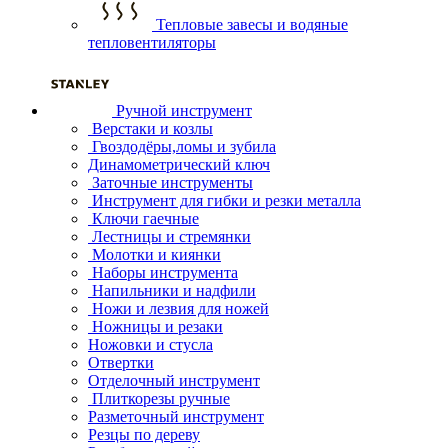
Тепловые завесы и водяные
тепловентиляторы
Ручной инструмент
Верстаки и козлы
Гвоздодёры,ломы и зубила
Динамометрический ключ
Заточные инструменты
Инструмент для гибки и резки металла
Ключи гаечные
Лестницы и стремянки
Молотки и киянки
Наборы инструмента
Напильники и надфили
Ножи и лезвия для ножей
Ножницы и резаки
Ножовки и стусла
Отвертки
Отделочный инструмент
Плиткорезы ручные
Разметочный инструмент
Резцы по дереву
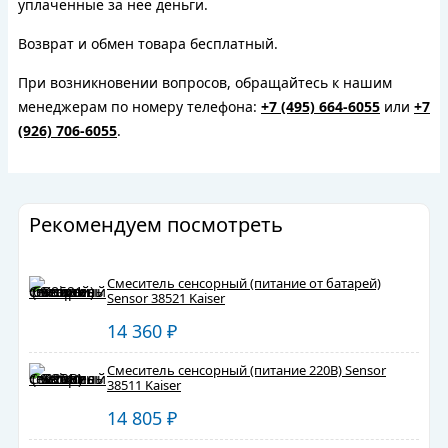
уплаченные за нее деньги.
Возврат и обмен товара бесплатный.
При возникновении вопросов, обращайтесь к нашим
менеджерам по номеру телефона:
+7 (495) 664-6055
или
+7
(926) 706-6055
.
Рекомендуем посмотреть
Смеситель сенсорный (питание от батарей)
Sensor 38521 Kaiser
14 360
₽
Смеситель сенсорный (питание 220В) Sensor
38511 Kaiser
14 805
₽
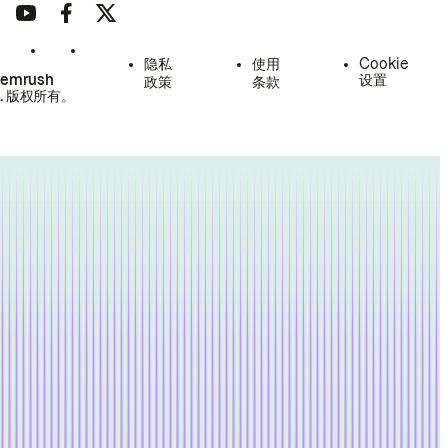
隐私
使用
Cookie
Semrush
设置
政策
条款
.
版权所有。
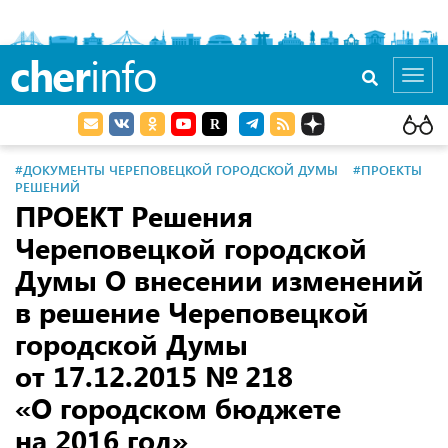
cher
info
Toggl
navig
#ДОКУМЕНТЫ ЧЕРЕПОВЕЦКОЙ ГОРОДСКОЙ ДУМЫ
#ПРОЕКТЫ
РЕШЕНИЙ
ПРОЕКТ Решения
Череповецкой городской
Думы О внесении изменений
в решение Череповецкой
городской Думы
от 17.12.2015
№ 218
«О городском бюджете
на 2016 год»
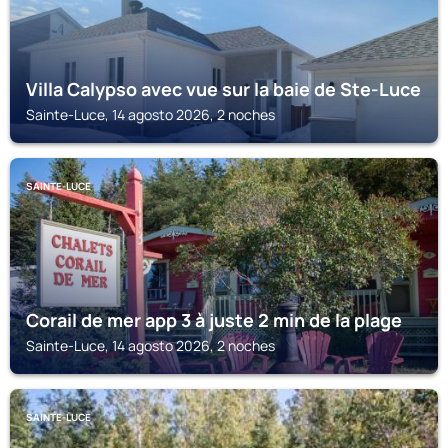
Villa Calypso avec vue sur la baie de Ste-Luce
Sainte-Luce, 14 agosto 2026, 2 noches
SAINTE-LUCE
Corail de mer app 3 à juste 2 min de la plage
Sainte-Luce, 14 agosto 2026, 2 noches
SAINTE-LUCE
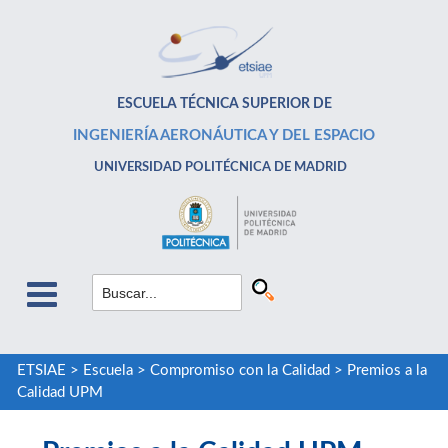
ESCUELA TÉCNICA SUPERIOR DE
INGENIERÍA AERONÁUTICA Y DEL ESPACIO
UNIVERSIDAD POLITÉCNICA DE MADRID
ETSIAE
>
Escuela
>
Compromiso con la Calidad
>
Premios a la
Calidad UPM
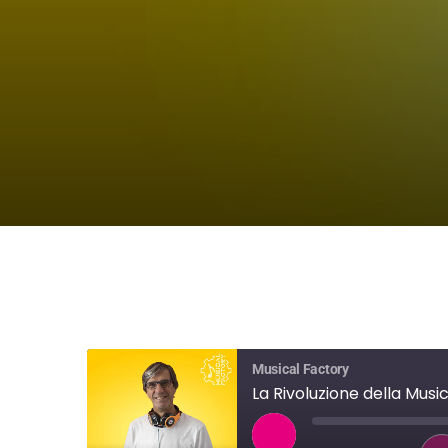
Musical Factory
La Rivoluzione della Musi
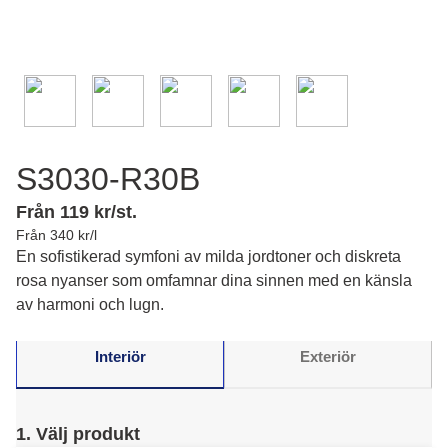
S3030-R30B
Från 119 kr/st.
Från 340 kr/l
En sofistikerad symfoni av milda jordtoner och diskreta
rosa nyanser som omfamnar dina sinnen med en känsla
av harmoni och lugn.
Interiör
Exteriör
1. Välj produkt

------------------------------------------------

> Exercise objective:
Transcribe the text of each item above line for line, covering all eight items. Leave the pictures out of your answer.

> Response to this exercise:
Тепловые завесы и водяные
тепловентиляторы
Ручной инструмент
Верстаки и козлы
Гвоздодёры,ломы и зубила
Динамометрический ключ
Заточные инструменты
Инструмент для гибки и резки металла
Ключи гаечные
Лестницы и стремянки
Молотки и киянки
Наборы инструмента
Напильники и надфили
Ножи и лезвия для ножей
Ножницы и резаки
Ножовки и стусла
Отвертки
Отделочный инструмент
Плиткорезы ручные
Разметочный инструмент
Резцы по дереву
уплаченные за нее деньги.
Возврат и обмен товара бесплатный.
При возникновении вопросов, обращайтесь к нашим
менеджерам по номеру телефона:
+7 (495) 664-6055
или
+7
(926) 706-6055
.
Рекомендуем посмотреть
Смеситель сенсорный (питание от батарей)
Sensor 38521 Kaiser
14 360
₽
Смеситель сенсорный (питание 220В) Sensor
38511 Kaiser
14 805
₽
隐私
使用
Cookie
Semrush
设置
政策
条款
.
版权所有。
cher
info
Toggl
navig
#ДОКУМЕНТЫ ЧЕРЕПОВЕЦКОЙ ГОРОДСКОЙ ДУМЫ
#ПРОЕКТЫ
РЕШЕНИЙ
ПРОЕКТ Решения
Череповецкой городской
Думы О внесении изменений
в решение Череповецкой
городской Думы
от 17.12.2015
№ 218
«О городском бюджете
на 2016 год»
Villa Calypso avec vue sur la baie de Ste-Luce
Sainte-Luce, 14 agosto 2026, 2 noches
SAINTE-LUCE
Corail de mer app 3 à juste 2 min de la plage
Sainte-Luce, 14 agosto 2026, 2 noches
SAINTE-LUCE
ESCUELA TÉCNICA SUPERIOR DE
INGENIERÍA AERONÁUTICA Y DEL ESPACIO
UNIVERSIDAD POLITÉCNICA DE MADRID
ETSIAE
>
Escuela
>
Compromiso con la Calidad
>
Premios a la
Calidad UPM
Musical Factory
La Rivoluzione della Musi
S3030-R30B
Från 119 kr/st.
Från 340 kr/l
En sofistikerad symfoni av milda jordtoner och diskreta
rosa nyanser som omfamnar dina sinnen med en känsla
av harmoni och lugn.
Interiör
Exteriör
1. Välj produkt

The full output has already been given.